Is the graph weighted?

  • Not specified explicitly but to use BFS efficiently, let's consider the graph unweighted for typical applications unless specified otherwise. Here, since the objective is to find the shortest cycle, standard BFS can be utilized efficiently in an unweighted graph because paths discovered first in BFS are the shortest.
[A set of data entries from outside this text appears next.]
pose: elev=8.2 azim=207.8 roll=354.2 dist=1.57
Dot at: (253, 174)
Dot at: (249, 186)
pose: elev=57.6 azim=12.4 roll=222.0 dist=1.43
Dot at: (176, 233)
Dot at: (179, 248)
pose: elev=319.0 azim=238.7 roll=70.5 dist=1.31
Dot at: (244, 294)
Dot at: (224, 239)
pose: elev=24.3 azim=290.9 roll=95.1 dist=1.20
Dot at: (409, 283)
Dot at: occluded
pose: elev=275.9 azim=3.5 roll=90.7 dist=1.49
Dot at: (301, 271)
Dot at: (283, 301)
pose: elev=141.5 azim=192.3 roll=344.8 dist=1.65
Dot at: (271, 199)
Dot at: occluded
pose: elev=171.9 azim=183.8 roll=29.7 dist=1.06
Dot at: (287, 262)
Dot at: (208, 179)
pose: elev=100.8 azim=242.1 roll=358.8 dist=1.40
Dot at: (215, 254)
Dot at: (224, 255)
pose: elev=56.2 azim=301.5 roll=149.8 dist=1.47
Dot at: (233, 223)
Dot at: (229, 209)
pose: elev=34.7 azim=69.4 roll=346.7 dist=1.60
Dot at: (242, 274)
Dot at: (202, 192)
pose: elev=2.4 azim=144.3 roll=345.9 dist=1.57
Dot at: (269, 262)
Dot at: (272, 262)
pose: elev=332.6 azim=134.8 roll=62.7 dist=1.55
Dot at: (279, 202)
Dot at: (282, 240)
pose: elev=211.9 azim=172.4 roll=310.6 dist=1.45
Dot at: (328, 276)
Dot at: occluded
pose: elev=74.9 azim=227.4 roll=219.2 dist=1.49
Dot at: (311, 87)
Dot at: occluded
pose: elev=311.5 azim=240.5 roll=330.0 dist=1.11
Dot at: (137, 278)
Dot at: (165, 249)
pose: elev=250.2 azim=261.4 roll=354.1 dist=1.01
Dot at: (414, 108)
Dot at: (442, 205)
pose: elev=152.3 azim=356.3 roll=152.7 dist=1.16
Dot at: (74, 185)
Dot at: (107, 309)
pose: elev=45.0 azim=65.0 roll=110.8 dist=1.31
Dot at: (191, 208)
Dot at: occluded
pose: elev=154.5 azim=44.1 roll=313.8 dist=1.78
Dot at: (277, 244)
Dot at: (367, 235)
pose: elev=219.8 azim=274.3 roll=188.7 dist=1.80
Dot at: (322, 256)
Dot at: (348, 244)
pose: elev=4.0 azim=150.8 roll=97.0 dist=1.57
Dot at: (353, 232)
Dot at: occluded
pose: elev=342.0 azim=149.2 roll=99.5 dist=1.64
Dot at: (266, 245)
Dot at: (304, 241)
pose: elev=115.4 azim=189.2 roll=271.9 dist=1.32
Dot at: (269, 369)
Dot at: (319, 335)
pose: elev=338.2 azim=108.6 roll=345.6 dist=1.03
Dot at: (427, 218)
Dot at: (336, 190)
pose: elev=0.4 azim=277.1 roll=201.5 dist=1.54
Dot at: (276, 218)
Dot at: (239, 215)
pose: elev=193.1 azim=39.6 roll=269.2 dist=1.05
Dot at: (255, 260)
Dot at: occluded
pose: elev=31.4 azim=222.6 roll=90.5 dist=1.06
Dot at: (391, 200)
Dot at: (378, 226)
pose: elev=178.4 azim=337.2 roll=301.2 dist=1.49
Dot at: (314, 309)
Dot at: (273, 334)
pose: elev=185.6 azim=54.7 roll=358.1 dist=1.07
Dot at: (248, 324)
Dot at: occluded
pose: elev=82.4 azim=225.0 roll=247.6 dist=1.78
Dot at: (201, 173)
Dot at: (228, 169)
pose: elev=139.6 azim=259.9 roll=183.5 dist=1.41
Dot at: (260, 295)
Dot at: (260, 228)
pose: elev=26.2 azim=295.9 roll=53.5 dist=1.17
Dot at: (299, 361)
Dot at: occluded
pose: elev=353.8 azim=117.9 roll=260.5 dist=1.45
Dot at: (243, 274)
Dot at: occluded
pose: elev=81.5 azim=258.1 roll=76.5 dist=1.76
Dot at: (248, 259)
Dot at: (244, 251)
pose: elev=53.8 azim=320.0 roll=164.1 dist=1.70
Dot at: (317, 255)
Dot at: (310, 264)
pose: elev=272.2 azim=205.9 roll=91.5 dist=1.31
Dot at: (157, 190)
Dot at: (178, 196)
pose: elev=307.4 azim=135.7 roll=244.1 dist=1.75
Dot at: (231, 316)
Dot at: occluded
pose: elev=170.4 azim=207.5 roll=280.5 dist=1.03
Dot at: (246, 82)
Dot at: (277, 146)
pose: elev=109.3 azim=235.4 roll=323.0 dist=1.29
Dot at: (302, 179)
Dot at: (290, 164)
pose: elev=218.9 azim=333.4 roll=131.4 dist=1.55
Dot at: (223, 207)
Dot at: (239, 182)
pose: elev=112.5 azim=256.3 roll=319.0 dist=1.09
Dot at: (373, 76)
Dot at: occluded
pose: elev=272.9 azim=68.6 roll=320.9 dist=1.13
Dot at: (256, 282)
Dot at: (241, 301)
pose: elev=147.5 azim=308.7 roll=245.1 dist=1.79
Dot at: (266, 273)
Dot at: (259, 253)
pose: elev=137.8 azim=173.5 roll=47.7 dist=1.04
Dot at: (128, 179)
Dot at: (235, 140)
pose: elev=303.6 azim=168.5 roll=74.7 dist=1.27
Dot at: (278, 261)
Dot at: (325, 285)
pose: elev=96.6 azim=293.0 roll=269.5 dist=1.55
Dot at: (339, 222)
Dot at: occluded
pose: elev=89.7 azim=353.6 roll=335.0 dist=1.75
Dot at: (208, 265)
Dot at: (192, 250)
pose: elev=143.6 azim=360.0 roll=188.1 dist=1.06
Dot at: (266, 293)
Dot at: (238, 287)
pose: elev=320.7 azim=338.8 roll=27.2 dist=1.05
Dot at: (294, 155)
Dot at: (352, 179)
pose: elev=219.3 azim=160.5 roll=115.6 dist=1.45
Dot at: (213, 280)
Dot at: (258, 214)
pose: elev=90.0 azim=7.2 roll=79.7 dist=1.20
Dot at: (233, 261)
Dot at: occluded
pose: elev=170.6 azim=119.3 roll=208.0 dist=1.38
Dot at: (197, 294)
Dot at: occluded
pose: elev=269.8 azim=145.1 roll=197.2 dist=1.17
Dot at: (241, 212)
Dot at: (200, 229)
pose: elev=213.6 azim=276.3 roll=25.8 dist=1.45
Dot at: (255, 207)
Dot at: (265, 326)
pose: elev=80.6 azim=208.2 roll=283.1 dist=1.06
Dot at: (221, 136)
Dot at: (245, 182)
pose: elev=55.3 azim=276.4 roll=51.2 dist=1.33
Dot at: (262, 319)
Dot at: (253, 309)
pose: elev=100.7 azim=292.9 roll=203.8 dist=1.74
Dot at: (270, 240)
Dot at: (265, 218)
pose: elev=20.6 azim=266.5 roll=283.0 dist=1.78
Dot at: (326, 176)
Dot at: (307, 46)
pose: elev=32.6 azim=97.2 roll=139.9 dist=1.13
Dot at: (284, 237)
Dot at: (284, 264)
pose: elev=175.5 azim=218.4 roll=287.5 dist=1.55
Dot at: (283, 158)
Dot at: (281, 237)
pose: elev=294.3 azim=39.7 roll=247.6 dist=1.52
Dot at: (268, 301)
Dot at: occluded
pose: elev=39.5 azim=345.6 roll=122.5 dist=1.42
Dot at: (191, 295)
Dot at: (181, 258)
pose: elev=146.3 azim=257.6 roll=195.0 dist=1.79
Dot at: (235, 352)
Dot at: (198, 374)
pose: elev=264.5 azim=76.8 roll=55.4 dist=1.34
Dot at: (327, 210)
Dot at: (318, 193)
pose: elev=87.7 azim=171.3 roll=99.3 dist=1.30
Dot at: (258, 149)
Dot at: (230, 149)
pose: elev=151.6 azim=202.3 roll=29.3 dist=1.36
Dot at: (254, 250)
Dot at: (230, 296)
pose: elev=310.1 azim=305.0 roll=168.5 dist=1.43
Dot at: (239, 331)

Conclusion: Following the flowchart, BFS is a suitable approach for finding the shortest cycle in an unweighted graph. BFS can explore each node’s connections level-by-level, allowing it to efficiently determine the shortest cycle starting from each node.

Intuition

To find the shortest cycle, we need a way to traverse the graph and keep track of the distances from a starting node. The natural choice here is BFS, which allows us to explore the graph level by level, starting at a particular vertex.

We use BFS starting at each vertex and find the shortest path that returns to the starting vertex, thus creating a cycle. By maintaining an array of distances, we can check for the existence of a cycle whenever we visit a vertex that we have seen before, provided we didn't reach it by going back the way we came from (i.e., not backtracking).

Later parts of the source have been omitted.